RuleNumber Optioneel int Het nummer van de regel die aan de waarschuwing is gekoppeld.

bijvoorbeeld. 123456
RuleName Optioneel tekenreeks De naam of id van de regel die aan de waarschuwing is gekoppeld.

bijvoorbeeld. Server PSEXEC Execution via Remote Access
ThreatId Optioneel tekenreeks De id van de bedreiging of malware die in de waarschuwing is geïdentificeerd.

bijvoorbeeld. 1234567891011121314
Naam bedreiging Optioneel tekenreeks De naam van de bedreiging of malware die in de waarschuwing is geïdentificeerd.

bijvoorbeeld. Init.exe
ThreatFirstReportedTime Optioneel Datum/tijd Datum en tijd waarop de bedreiging voor het eerst werd gerapporteerd.

bijvoorbeeld. 2024-09-19T10:12:10.0000000Z
ThreatLastReportedTime Optioneel Datum/tijd Datum en tijd waarop de bedreiging voor het laatst is gerapporteerd.

bijvoorbeeld. 2024-09-19T10:12:10.0000000Z
Bedreigingscategorie Optioneel String De categorie van de bedreiging of malware die in de waarschuwing is geïdentificeerd.

Ondersteunde waarden zijn: Malware, Ransomware, Trojan, , VirusWormAdwareSpywareRootkitCryptominorPhishingSpamMaliciousUrlSpoofingSecurity Policy ViolationUnknown
ThreatIsActive Optioneel bool Geeft aan of de bedreiging momenteel actief is.

Ondersteunde waarden zijn: True, False
BedreigingRisiconiveau Optioneel RiskLevel (Integer) Het risiconiveau dat aan de bedreiging is gekoppeld.
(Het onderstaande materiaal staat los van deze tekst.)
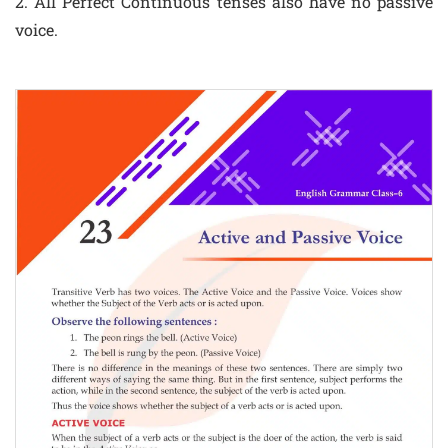
2. All Perfect Continuous tenses also have no passive
voice.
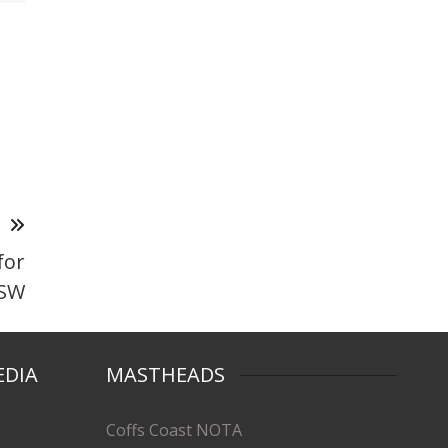
T
for
NSW
EDIA
MASTHEADS
Coffs Coast NOTA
Het niveau moet een getal tussen 0 en 100 zijn.

Opmerking: De waarde kan worden opgegeven in de bronrecord met behulp van een andere schaal, die moet worden genormaliseerd voor deze schaal. De oorspronkelijke waarde moet worden opgeslagen in ThreatRiskLevelOriginal.
ThreatOriginalRiskLevel Optioneel tekenreeks Het risiconiveau zoals gerapporteerd door het oorspronkelijke systeem.
BedreigingVertrouwen Optioneel Betrouwbaarheidsniveau (geheel getal) Het betrouwbaarheidsniveau van de geïdentificeerde bedreiging, genormaliseerd tot een waarde tussen 0 en 100.
BedreigingOrigineelVertrouwen Optioneel tekenreeks Het betrouwbaarheidsniveau zoals gerapporteerd door het oorspronkelijke systeem.

Schema-updates

De volgende wijzigingen in versie 0.1.1 van het schema:

  • Inspectievelden toegevoegd.
  • De bron-geolocatievelden toegevoegd.
  • De bronvelden toegevoegd: SrcDescription, SrcOriginalRiskLevel, , SrcOriginalUserType,SrcPortNumberSrcRiskLevel , SrcUserScopeSrcUserScopeId, ,SrcUserSessionId``SrcUserUid
  • De aliassen Src en User
  • De velden SrcUserUid en ThreatField zijn beschikbaar in de ASimDhcpEventLogs tabel, maar maken geen deel uit van het schema.